Board texture
À quel point les cartes communes sont connectées et suited. Les boards wet touchent durement les ranges ; les boards dry les ratent.
Vous raise UTG avec A-Q et le button call. Le flop tombe 9-8-7 avec deux cœurs. Aussi wet que possible. Un ten ou un six donne un open-ended straight draw, deux cœurs donnent un flush draw, et des mains comme T-6, 6-5 ou 9-8 ont déjà une straight faite ou deux paires. Votre ace-high a deux overcards et pas grand-chose d'autre, un coinflip au mieux contre ce qui a call. Comparez avec K-7-2 rainbow : un board dry où rien ne se connecte, aucun flush draw n'existe, et les seules mains à craindre sont un king ou un set.

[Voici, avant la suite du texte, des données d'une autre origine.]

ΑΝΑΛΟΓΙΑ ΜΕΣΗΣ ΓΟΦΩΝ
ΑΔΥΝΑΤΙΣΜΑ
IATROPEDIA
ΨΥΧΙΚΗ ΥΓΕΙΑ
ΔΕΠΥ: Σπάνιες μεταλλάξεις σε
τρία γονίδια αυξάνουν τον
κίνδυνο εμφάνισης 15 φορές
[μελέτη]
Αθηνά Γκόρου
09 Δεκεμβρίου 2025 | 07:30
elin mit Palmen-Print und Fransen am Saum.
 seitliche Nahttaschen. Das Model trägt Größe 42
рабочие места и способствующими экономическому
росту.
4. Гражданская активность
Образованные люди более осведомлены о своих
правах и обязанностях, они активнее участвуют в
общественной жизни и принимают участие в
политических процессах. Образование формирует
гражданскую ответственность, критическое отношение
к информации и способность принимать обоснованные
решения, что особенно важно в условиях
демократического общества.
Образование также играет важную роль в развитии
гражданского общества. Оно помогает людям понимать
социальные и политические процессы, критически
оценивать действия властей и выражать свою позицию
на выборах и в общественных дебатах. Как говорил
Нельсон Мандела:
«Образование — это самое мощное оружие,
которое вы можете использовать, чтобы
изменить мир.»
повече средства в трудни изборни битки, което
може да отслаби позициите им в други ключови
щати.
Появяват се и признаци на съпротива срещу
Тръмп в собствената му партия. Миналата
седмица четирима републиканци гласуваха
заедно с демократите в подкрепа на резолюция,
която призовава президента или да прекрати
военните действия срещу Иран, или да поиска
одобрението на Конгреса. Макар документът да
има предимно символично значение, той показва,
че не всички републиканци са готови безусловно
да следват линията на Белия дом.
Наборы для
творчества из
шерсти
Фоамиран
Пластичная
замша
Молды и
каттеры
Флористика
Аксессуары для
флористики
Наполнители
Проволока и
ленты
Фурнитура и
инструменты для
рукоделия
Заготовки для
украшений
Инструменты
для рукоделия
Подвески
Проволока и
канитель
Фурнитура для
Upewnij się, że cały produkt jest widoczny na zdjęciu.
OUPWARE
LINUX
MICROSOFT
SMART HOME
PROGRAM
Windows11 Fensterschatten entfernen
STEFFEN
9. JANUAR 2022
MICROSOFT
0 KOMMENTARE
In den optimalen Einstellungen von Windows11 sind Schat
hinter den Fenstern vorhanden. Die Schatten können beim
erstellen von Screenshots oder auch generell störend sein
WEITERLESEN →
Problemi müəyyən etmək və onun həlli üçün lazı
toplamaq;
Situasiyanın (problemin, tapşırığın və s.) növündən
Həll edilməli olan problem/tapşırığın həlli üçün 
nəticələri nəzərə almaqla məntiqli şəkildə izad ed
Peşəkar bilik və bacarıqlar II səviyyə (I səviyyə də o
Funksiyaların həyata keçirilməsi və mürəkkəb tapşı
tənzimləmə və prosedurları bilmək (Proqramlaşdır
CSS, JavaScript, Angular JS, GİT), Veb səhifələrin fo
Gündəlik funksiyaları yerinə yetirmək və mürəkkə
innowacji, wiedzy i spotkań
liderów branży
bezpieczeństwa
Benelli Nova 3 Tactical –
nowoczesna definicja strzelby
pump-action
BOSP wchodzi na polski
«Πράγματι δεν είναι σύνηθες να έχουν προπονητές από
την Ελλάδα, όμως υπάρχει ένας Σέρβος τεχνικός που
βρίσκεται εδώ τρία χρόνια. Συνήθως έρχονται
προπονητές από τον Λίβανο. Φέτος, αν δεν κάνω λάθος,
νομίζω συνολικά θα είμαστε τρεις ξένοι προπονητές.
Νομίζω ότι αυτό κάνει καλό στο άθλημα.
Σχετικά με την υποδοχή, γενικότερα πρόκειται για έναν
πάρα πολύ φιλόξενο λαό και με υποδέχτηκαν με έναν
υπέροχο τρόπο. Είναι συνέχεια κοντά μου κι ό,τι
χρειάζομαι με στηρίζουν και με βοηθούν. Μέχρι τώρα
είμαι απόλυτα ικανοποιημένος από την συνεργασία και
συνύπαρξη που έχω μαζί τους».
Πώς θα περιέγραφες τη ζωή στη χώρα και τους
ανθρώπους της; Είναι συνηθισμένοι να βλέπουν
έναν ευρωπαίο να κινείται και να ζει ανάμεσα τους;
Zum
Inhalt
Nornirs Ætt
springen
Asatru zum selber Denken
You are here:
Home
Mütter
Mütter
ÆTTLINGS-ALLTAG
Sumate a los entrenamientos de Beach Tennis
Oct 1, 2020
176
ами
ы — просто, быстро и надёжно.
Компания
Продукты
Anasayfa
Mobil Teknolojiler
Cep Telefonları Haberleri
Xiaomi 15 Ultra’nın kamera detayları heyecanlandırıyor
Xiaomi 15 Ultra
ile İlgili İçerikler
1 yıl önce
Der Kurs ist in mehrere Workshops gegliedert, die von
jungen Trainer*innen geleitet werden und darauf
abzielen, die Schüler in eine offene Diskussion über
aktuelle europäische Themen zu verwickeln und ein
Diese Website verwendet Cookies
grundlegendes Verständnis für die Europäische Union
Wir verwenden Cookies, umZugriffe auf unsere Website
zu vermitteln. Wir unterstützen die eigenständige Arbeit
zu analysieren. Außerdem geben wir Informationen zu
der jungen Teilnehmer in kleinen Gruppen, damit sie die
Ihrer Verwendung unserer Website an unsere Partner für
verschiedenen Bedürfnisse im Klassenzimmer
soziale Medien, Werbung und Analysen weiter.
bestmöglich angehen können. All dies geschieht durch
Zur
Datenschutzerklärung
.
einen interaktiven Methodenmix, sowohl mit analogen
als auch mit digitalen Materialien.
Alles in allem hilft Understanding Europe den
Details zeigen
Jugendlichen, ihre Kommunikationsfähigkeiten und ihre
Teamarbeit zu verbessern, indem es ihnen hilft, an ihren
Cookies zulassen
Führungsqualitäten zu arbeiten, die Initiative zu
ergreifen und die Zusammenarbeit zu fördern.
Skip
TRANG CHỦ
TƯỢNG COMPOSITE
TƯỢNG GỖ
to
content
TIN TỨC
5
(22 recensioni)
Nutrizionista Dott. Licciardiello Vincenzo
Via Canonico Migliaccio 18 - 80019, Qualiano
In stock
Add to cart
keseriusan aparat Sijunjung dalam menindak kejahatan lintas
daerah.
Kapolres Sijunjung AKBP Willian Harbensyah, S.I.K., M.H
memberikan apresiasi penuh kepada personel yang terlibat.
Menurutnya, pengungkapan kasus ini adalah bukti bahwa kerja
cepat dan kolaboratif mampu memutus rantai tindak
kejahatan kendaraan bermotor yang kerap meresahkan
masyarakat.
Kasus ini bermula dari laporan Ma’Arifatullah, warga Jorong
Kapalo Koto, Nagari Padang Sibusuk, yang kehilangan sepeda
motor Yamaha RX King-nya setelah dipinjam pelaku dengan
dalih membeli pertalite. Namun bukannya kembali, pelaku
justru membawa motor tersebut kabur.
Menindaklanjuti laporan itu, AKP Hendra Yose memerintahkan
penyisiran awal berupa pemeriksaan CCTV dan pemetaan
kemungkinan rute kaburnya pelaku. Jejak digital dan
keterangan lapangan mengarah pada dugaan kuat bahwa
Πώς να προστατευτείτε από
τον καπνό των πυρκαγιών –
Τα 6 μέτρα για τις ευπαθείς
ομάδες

La texture décide à quel point vous pouvez bet dur et à quelle fréquence vous pouvez bluff. Sur K-7-2, un continuation bet marche presque à chaque fois — le range du caller s'est rarement amélioré, donc vous pouvez tirer avec de l'air et le prendre. Sur 9-8-7 avec un flush draw, le bet doit battre de la vraie equity : des draws qui vont souvent arriver, et des mains faites qui battent déjà top pair. La texture vous dit si tout le range du caller s'est renforcé ou est resté sur place, indépendamment de vos deux propres cartes.
L'erreur courante est de bet en pilote automatique — même taille, même fréquence, board wet ou dry. Ça saigne de l'argent sur les boards wet, où les adversaires ont les mains et les draws pour call, et ça laisse de l'argent sur la table sur les boards dry, où vous pourriez bet plus gros et plus souvent parce que rien là-bas ne veut jouer.